Most executives are well aware of the need to get their companies supporting all the work that goes into innovation. They often talk about creating  a “culture of innovation” as a cornerstone of their corporate strategy to grow their companies, stay relevant in the eyes of customers, and beat their competitors to market.

This is good news, as leadership commitment is consistently ranked as the most important contributing factor to a culture of innovation across industries, according to CEB analysis.

Word and Deed

But too often, unfortunately, their good words are not matched by equally good deeds. CEB data and analysis also show that, while leadership commitment is fundamental to an innovative culture, it’s also the thing that companies most need help with improving.

At the majority of firms surveyed by CEB, although senior leaders say they prioritize innovation, their support doesn’t materialize in the form of initiatives that prioritize and provide resources for innovation.

So, to help them get started, here are three initiatives senior leaders can take to demonstrate their commitment to innovation.

  1. Launch innovation hackathons: Start an annual competition that challenges individual staff or business units to spend a few days a week generating innovative ideas. Staff who come up with new or useful ideas often don’t have channels or time through which to pursue them since they are focused on day-to-day work.

    Dedicating a chunk of time to this hackathon sends your staff the message that innovation is a priority, gives staff a break from short-term execution to pursue ideas they otherwise would not have time to, and can generate the next breakthrough idea for the firm to capitalize on.

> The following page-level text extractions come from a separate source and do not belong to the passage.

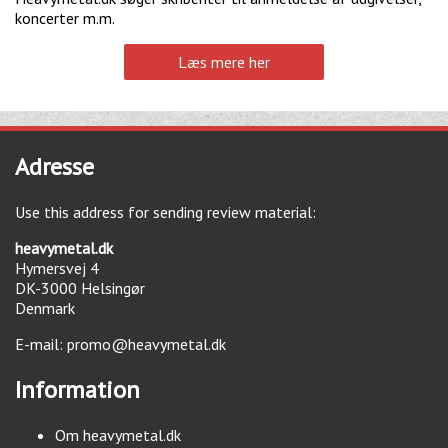
koncerter m.m.
Læs mere her
Adresse
Use this address for sending review material:
heavymetal.dk
Hymersvej 4
DK-3000
Helsingør
Denmark
E-mail:
promo@heavymetal.dk
Information
Om heavymetal.dk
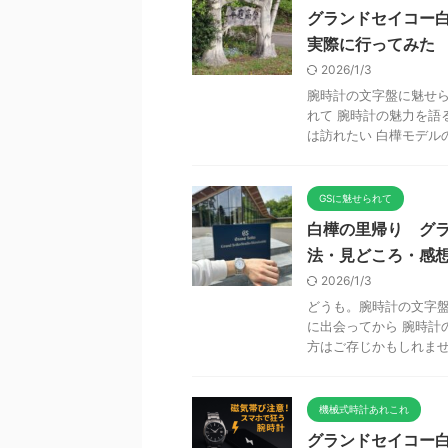
グランドセイコー
実際に行ってみた
2026/1/3
腕時計の文字盤に魅せら
れて 腕時計の魅力を語
は訪れたい 白樺モデルの聖
GSに魅せられて
白樺の里帰り グ
法・見どころ・感
2026/1/3
どうも。腕時計の文字盤
に出会ってから 腕時計
方はご存じかもしれません
機械式時計あれこれ
グランドセイコー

  2. Train managers to support innovators: Create training programs for all managers to recognize and support the five key innovative behaviors in staff.

    Most managers don’t realize their current management techniques may actually inhibit innovation, and disgruntling staff. Help managers understand the coaching, collaboration, and communication methods that will unlock their staff’s innovation potential.

  3. Celebrate innovative staff: Recognize individuals with innovative ideas through financial and non-financial programs. While verbal praise is good, it does not send a strong enough signal to employees that innovative behavior is highly valued.

    Staff will be motivated and incentivized to achieve innovative results if their efforts are recognized and rewarded through profiles on the company website, opportunities to meet with and share their ideas with senior leadership, and monetary awards.